"""

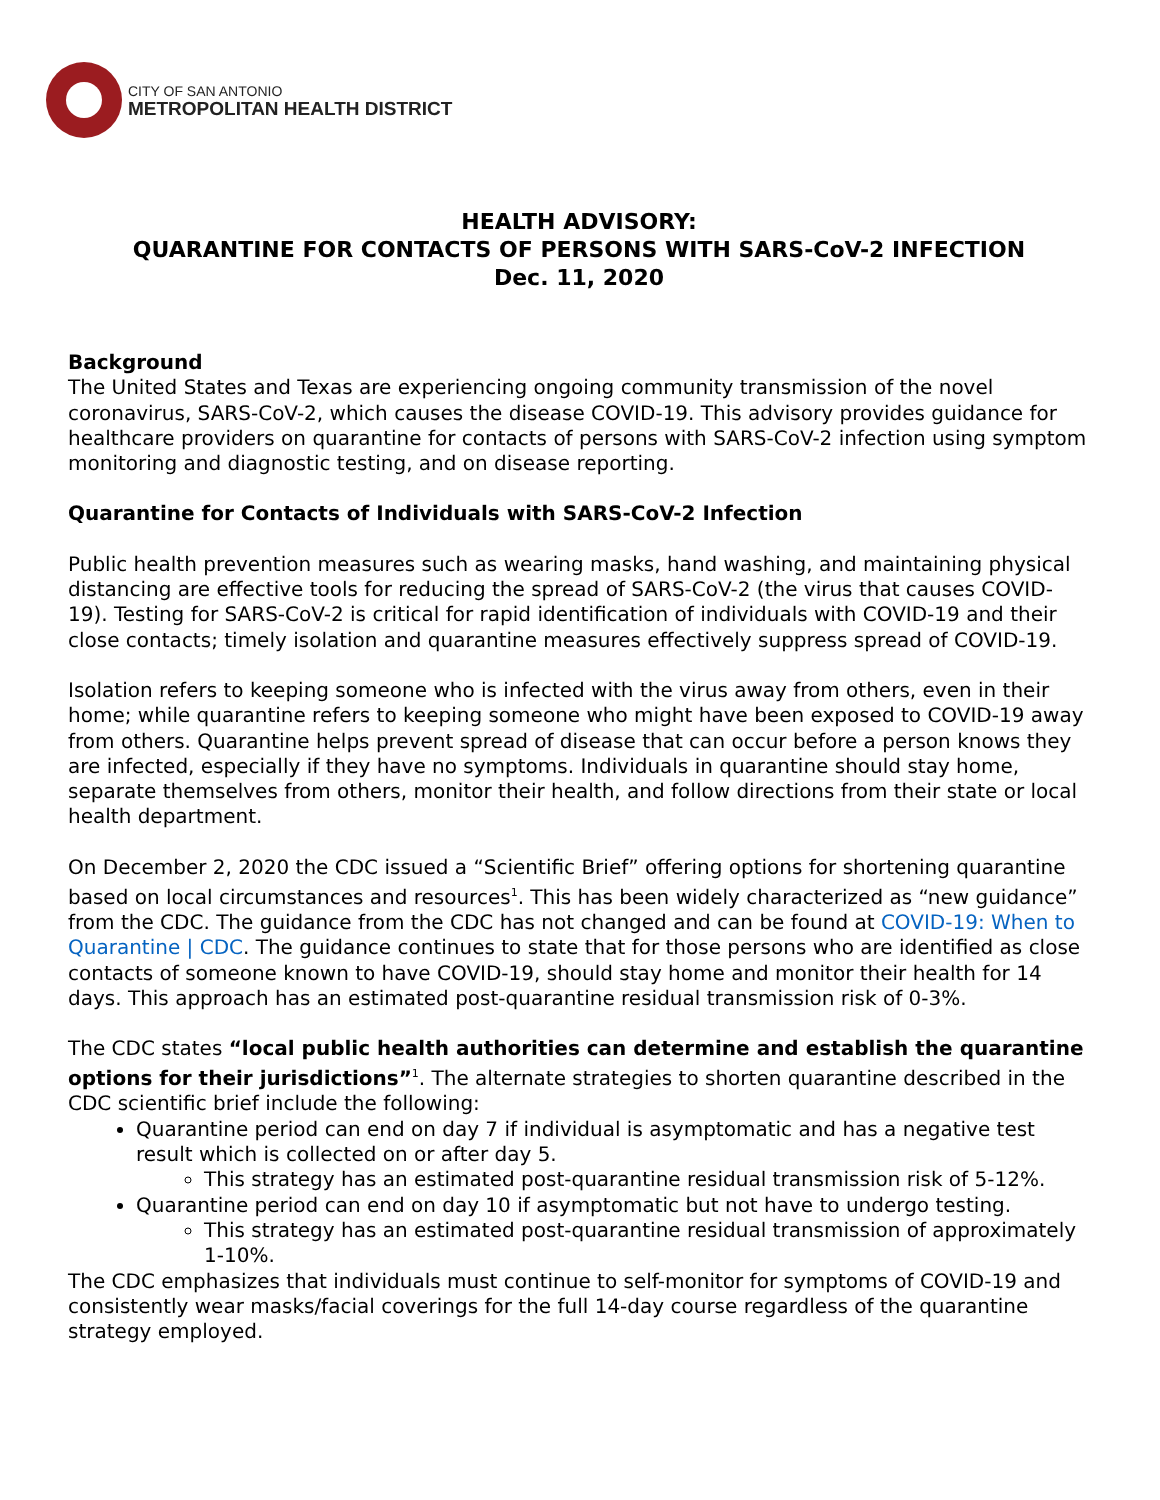CITY OF SAN ANTONIO
METROPOLITAN HEALTH DISTRICT
HEALTH ADVISORY:
QUARANTINE FOR CONTACTS OF PERSONS WITH SARS-CoV-2 INFECTION
Dec. 11, 2020
Background
The United States and Texas are experiencing ongoing community transmission of the novel coronavirus, SARS-CoV-2, which causes the disease COVID-19. This advisory provides guidance for healthcare providers on quarantine for contacts of persons with SARS-CoV-2 infection using symptom monitoring and diagnostic testing, and on disease reporting.
Quarantine for Contacts of Individuals with SARS-CoV-2 Infection
Public health prevention measures such as wearing masks, hand washing, and maintaining physical distancing are effective tools for reducing the spread of SARS-CoV-2 (the virus that causes COVID-19). Testing for SARS-CoV-2 is critical for rapid identification of individuals with COVID-19 and their close contacts; timely isolation and quarantine measures effectively suppress spread of COVID-19.
Isolation refers to keeping someone who is infected with the virus away from others, even in their home; while quarantine refers to keeping someone who might have been exposed to COVID-19 away from others. Quarantine helps prevent spread of disease that can occur before a person knows they are infected, especially if they have no symptoms. Individuals in quarantine should stay home, separate themselves from others, monitor their health, and follow directions from their state or local health department.
On December 2, 2020 the CDC issued a “Scientific Brief” offering options for shortening quarantine based on local circumstances and resources<sup>1</sup>. This has been widely characterized as “new guidance” from the CDC. The guidance from the CDC has not changed and can be found at COVID-19: When to Quarantine | CDC. The guidance continues to state that for those persons who are identified as close contacts of someone known to have COVID-19, should stay home and monitor their health for 14 days. This approach has an estimated post-quarantine residual transmission risk of 0-3%.
The CDC states “local public health authorities can determine and establish the quarantine options for their jurisdictions”<sup>1</sup>. The alternate strategies to shorten quarantine described in the CDC scientific brief include the following:
Quarantine period can end on day 7 if individual is asymptomatic and has a negative test result which is collected on or after day 5.
This strategy has an estimated post-quarantine residual transmission risk of 5-12%.
Quarantine period can end on day 10 if asymptomatic but not have to undergo testing.
This strategy has an estimated post-quarantine residual transmission of approximately 1-10%.
The CDC emphasizes that individuals must continue to self-monitor for symptoms of COVID-19 and consistently wear masks/facial coverings for the full 14-day course regardless of the quarantine strategy employed.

"""

ACTIVITY →
Give every entry above again, exactly, and keep all pictures out of it.

SOLUTION FOR THIS PROBLEM →
CITY OF SAN ANTONIO
METROPOLITAN HEALTH DISTRICT
HEALTH ADVISORY:
QUARANTINE FOR CONTACTS OF PERSONS WITH SARS-CoV-2 INFECTION
Dec. 11, 2020
Background
The United States and Texas are experiencing ongoing community transmission of the novel coronavirus, SARS-CoV-2, which causes the disease COVID-19. This advisory provides guidance for healthcare providers on quarantine for contacts of persons with SARS-CoV-2 infection using symptom monitoring and diagnostic testing, and on disease reporting.
Quarantine for Contacts of Individuals with SARS-CoV-2 Infection
Public health prevention measures such as wearing masks, hand washing, and maintaining physical distancing are effective tools for reducing the spread of SARS-CoV-2 (the virus that causes COVID-19). Testing for SARS-CoV-2 is critical for rapid identification of individuals with COVID-19 and their close contacts; timely isolation and quarantine measures effectively suppress spread of COVID-19.
Isolation refers to keeping someone who is infected with the virus away from others, even in their home; while quarantine refers to keeping someone who might have been exposed to COVID-19 away from others. Quarantine helps prevent spread of disease that can occur before a person knows they are infected, especially if they have no symptoms. Individuals in quarantine should stay home, separate themselves from others, monitor their health, and follow directions from their state or local health department.
On December 2, 2020 the CDC issued a “Scientific Brief” offering options for shortening quarantine based on local circumstances and resources<sup>1</sup>. This has been widely characterized as “new guidance” from the CDC. The guidance from the CDC has not changed and can be found at COVID-19: When to Quarantine | CDC. The guidance continues to state that for those persons who are identified as close contacts of someone known to have COVID-19, should stay home and monitor their health for 14 days. This approach has an estimated post-quarantine residual transmission risk of 0-3%.
The CDC states “local public health authorities can determine and establish the quarantine options for their jurisdictions”<sup>1</sup>. The alternate strategies to shorten quarantine described in the CDC scientific brief include the following:
Quarantine period can end on day 7 if individual is asymptomatic and has a negative test result which is collected on or after day 5.
This strategy has an estimated post-quarantine residual transmission risk of 5-12%.
Quarantine period can end on day 10 if asymptomatic but not have to undergo testing.
This strategy has an estimated post-quarantine residual transmission of approximately 1-10%.
The CDC emphasizes that individuals must continue to self-monitor for symptoms of COVID-19 and consistently wear masks/facial coverings for the full 14-day course regardless of the quarantine strategy employed.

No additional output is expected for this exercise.